§ **TASK DETAILS**:
Could you copy every record below exactly as it stands?

§ **TASK DATA**:
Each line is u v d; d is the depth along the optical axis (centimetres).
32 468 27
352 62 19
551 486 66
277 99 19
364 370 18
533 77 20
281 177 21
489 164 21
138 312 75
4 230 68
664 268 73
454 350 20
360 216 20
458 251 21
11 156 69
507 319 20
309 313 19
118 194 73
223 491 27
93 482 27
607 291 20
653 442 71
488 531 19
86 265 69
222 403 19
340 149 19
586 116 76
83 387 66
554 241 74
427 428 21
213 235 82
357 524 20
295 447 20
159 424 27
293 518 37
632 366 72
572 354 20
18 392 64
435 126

§ **WRITTEN REPLY**:
Each line is u v d; d is the depth along the optical axis (centimetres).
32 468 27
352 62 19
551 486 66
277 99 19
364 370 18
533 77 20
281 177 21
489 164 21
138 312 75
4 230 68
664 268 73
454 350 20
360 216 20
458 251 21
11 156 69
507 319 20
309 313 19
118 194 73
223 491 27
93 482 27
607 291 20
653 442 71
488 531 19
86 265 69
222 403 19
340 149 19
586 116 76
83 387 66
554 241 74
427 428 21
213 235 82
357 524 20
295 447 20
159 424 27
293 518 37
632 366 72
572 354 20
18 392 64
435 126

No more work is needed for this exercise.